Damien Mcloughlin: congee no cardápio foi o segredo do sucesso, diz o professsor da University College de Dublin
Mas o ponto determinante para o sucesso da empreitada foi o fato de o KFC ter se transformado numa cadeia chinesa com roupagem ocidental. “O grande segredo foi o congee”, diz Mc Lohghlin. Congee é um café da manhã típico chinês, uma espécie de sopa com um macarrão baseado em arroz, que pode conter diversos tipos de carne. O prato é apenas uma metáfora da mudança radical dos menus do KFC na China, que têm mais de 50 itens com produtos locais, enquanto nos Estados Unidos seus cardápios, com cerca de 30 itens, têm como carro-chefe os tradicionais pratos de frango frito.
Entre os itens só encontrados na China, estão diversas receitas de frango e pato com molhos apimentados, palitos de massa frita e bebidas à base de soja. A estratégia vencedora é creditada também à gestão local. O grande responsável pelo crescimento é o taiwanês Sam Su, 58 anos, que ascendeu a vice-presidente do conselho. A imagem dos restaurantes da Yum! na China é bem diferente da que os clientes ocidentais estão acostumados nas redes de fast-food.

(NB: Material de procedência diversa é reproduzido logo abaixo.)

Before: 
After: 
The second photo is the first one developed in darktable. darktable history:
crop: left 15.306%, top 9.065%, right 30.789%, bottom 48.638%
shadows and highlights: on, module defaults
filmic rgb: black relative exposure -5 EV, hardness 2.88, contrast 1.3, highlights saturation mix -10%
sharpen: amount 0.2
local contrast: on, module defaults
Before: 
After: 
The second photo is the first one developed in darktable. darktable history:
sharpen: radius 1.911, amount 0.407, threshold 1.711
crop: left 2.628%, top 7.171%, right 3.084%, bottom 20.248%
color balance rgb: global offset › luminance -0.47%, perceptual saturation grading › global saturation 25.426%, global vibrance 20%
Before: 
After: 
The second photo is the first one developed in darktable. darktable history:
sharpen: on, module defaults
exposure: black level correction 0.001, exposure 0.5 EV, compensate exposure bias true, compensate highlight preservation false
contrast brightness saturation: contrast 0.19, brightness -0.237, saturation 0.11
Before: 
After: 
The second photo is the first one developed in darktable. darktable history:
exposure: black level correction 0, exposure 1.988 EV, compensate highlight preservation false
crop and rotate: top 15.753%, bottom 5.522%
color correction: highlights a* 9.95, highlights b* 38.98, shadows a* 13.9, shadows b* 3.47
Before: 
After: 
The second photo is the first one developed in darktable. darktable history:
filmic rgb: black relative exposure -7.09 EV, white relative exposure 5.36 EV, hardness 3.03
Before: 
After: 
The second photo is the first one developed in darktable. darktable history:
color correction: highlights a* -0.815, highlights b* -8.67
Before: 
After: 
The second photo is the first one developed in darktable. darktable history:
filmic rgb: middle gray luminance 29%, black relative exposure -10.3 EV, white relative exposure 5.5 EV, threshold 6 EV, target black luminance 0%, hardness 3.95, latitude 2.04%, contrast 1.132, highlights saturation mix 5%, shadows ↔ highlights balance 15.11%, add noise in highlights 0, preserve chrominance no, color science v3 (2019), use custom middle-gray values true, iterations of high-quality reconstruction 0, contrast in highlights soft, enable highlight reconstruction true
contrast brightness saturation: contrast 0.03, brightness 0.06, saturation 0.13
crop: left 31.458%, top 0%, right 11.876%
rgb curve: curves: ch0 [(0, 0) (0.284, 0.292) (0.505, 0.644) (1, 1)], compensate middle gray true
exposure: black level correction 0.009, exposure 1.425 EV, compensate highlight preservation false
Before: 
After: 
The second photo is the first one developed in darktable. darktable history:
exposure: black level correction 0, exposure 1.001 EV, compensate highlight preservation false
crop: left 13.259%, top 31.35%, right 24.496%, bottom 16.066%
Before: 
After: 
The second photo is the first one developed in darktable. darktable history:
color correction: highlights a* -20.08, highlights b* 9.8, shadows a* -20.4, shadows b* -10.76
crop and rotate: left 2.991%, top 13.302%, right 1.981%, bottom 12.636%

As marcas são envoltas em glamour, em parte pelo gosto dos chineses por novidades, mas também por uma estratégia do próprio grupo. O KFC é visto como um restaurante para almoços de grupos de trabalhadores ou para famílias. A Pizza Hut é um restaurante chique, no qual os chineses levam prospectivas namoradas para jantar quando querem impressioná-las, e as redondas são apenas acessórios no cardápio, que tem até escargot.
O exemplo da aculturação da Yum! na China contrasta com a estratégia da companhia no Brasil. Depois de muito insistir num modelo de fidelidade às receitas originais, só recentemente a Pizza Hut anunciou mudanças em seus cardápios para concorrer com restaurantes por quilo e padarias brasileiras.